While still in high school, the Mangione brothers formed a quintet, the Jazz Brothers. Chuck then proceeded to the Eastman School of Music in Rochester in 1958, graduating in 1963 with a bachelor’s degree in music. It was at Eastman where he first picked up the flugelhorn.


Through the admiring efforts of great saxophonist Cannonball Adderley, the brothers also began recording for Riverside Records, while the younger Mangione was still at Eastman. They released their first album, “The Jazz Brothers,” in 1960, and two more, “Hey Baby” and “Spring Fever,” the next year.


Chuck Mangione headed for New York City after graduating and joined Art Blakey’s Jazz Messengers in 1965 on Gillespie’s recommendation. The next year, he did some arranging for the Outsiders, a Cleveland-based garage-rock band, including on a single, “Help Me Girl,” which cracked the Billboard Top 40.


Mangione is survived by his daughters, Nancy Piraino and Diana Smith; a sister, Josephine Shank; his brother, Gap; three grandchildren; and two great-grandchildren. His wife, Rosemarie, died in 2015.

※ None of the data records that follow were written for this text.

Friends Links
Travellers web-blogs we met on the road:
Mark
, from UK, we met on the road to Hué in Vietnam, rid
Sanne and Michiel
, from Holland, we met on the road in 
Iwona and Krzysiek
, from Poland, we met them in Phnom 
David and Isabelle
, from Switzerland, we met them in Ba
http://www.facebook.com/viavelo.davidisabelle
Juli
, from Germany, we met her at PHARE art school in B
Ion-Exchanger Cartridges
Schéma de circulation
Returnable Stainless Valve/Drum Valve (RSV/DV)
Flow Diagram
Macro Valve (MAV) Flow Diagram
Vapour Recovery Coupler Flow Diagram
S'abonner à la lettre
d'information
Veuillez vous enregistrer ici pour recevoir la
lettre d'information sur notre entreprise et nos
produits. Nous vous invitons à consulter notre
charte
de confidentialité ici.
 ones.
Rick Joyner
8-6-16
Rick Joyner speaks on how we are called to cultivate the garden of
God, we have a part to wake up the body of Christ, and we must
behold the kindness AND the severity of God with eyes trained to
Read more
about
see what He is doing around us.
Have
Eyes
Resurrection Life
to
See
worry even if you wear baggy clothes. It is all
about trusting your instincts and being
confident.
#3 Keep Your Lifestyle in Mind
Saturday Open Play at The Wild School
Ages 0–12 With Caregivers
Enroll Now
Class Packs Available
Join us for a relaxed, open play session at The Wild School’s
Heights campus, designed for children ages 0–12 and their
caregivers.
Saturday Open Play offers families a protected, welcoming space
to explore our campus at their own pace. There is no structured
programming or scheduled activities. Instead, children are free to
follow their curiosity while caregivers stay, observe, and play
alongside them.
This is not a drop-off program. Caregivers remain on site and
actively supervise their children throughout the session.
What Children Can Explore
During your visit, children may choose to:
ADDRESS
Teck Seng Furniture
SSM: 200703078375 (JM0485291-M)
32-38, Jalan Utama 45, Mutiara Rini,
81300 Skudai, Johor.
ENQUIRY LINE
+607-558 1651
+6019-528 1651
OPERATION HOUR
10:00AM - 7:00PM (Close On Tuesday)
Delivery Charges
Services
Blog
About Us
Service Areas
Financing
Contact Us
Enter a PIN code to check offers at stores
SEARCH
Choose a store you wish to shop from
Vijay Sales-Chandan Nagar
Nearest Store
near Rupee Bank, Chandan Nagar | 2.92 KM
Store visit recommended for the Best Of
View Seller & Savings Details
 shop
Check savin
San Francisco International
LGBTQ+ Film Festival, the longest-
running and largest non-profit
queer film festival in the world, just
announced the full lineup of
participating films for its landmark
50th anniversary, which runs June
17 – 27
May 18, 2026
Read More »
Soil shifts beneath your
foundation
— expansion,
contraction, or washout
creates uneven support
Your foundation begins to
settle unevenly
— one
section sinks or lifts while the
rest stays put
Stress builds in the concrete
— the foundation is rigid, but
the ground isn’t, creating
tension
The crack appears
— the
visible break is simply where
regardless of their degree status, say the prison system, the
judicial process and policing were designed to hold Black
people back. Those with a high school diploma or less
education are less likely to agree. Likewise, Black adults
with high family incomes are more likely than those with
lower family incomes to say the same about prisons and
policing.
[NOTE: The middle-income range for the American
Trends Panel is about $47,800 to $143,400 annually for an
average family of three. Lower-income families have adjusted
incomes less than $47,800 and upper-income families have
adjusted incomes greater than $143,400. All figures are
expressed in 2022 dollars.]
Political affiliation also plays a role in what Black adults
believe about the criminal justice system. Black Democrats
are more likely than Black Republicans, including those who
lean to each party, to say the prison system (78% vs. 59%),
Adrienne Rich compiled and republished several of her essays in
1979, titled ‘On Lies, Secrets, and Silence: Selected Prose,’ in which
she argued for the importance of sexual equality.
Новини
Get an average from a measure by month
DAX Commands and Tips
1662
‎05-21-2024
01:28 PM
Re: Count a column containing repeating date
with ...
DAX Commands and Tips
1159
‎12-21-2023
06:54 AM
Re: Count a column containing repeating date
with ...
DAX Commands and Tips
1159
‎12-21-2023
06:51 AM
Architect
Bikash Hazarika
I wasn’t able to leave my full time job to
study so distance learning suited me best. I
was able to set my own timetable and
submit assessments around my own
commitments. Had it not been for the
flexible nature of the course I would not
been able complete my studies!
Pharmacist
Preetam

“I’ve written probably 95% of the music I’ve played,” Mangione once said, “but I don’t take credit for writing the music. I feel like the cord between the plug in the wall and the tape recorder; I wait around and hope I get some new information, and then try to present it in the best possible way. I’m very protective of it and don’t put it out there until I feel like it’s really happening.


He added: “Dizzy taught me that if you want to just play whatever you want to play without considering the audience, fine. But if you want to get paid, you’re now in a different ballgame.”